Tim Hecker - 'Virgins'

Tim Hecker - 'Virgins'

Nicole: Tim Hecker strikes again with the first taste of his next album out in October, Virgins: "Virginal II." Coming down from the high that Majical Cloudz intoxicated me with last weekend, my listening habits all week have gone in a serious, borderline creepy direction. This Hecker track is no less haunting -- the chime-like piano loop in the beginning sounds straight out of a murder scene, then fuzzes out into a beautiful, rhythmic churning of synths. Calling himself both a musician and sound artist, Tim Hecker has worked with Brooklyn-based experimental artist Daniel Lopatin (Oneohtrix Point Never), and has also remixed Isis, so I imagine that he would make for a great movie score composer, if he hasn't done so already.

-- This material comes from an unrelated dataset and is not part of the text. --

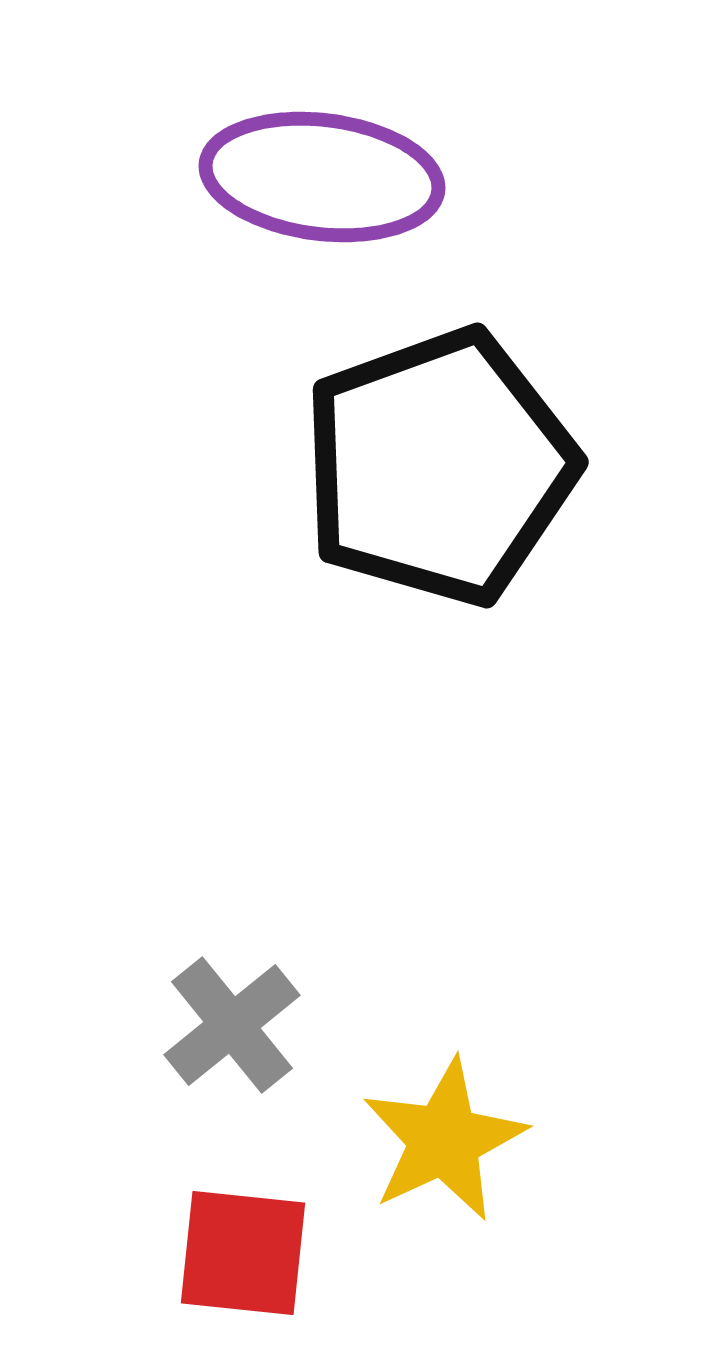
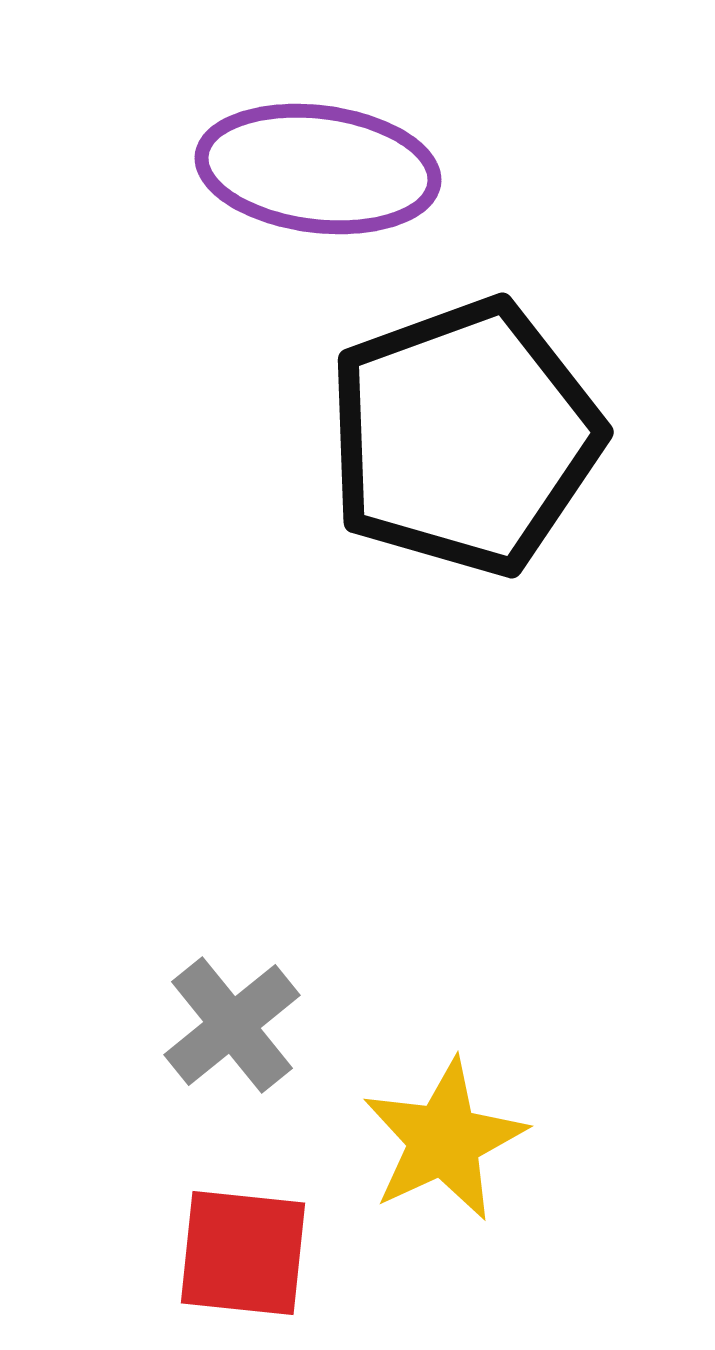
purple ellipse: moved 4 px left, 8 px up
black pentagon: moved 25 px right, 30 px up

Ben: This week felt like a big one for new albums, but so far it's Disappears' Era that has caught the bulk of my attention. "Power" is a monster of a song, a heavy slab of convulsing gloom-Kraut. The guitar tone here is fucking spectacular -- whatever combination of pedals sculpted this sound, it's a winning formula -- and it's well-paired with Brian Case's deep snarl. The Chicago band's upcoming show at The Chapel with Weekend and Wymond Miles now seems like even more of a must-attend than it was before.

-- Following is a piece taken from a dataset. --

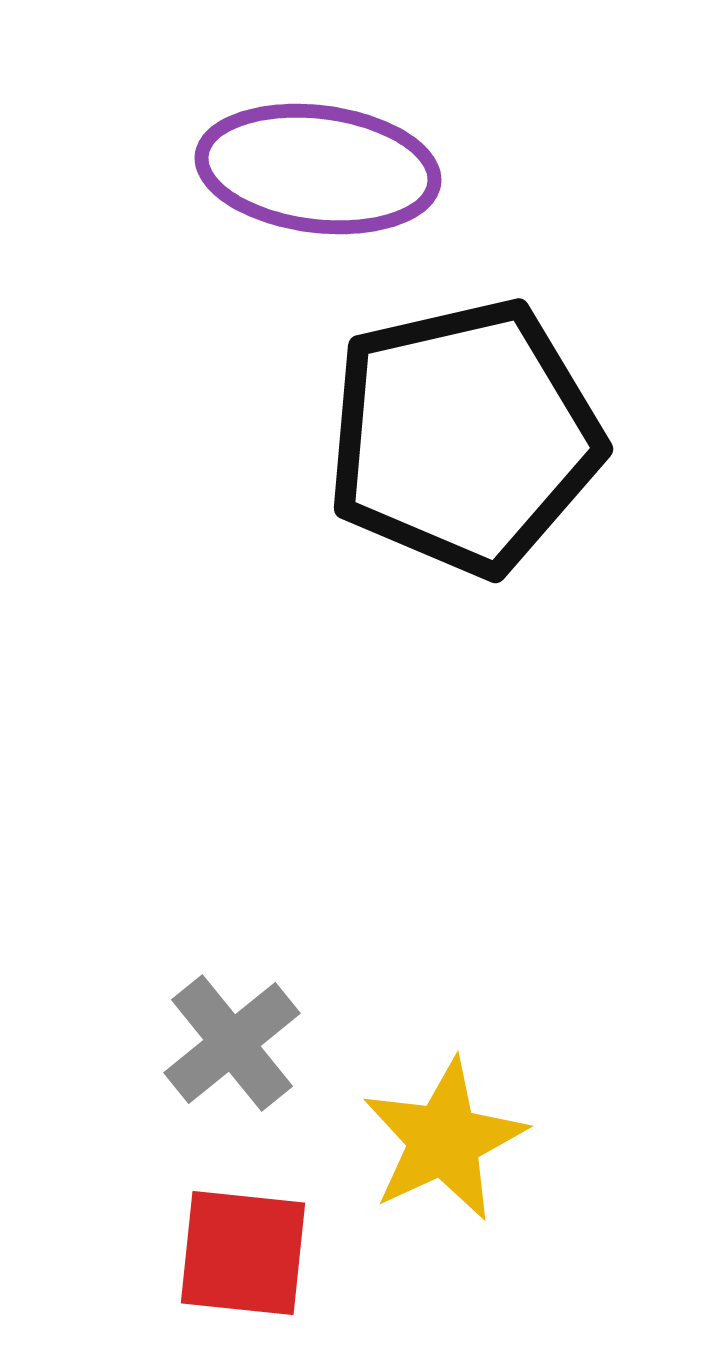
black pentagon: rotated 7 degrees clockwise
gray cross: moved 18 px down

Jason: Every once in awhile, Russell Jelinek will send me an email about a new band or track that he thinks I'd be interested in, even if he doesn't have the bandwidth to write about it, and I got one of those emails again last week, this time about New Bums, the new project from Ben Chasny (Six Organs of Admittance) and Donovan Quinn. Once again, Russell pegged my musical tastes -- all week, I've been listening to "The Killers and Me", the maddeningly short opening track off the duo's debut Slim Volume 7-inch, and can't wait to get my hands on a copy of the actual vinyl. Listen to the track below, and try not to get too angry when it cuts out after a downright Tony Molina-esque one minute and forty-one seconds.

Zack: Last night, I managed to somehow end up in Los Angeles at a designer boutique for an invite-only listening party to celebrate the forthcoming release of Chelsea Wolfe's newest LP, Pain Is Beauty (due out September 3 on Sargent House). About as scene as it can get (think tattoos and expensive black clothes and free, low-quality wine), and the album, from what I could make out amidst the chatter, is a gloomy and sweeping affair with the Sacramento native's haunting vocals laid overtop. Now living in Los Angeles, Wolfe's Sacramento origin is enough to keep me rooting for her — for everyone else, it looks like there's a damn good album on the horizon.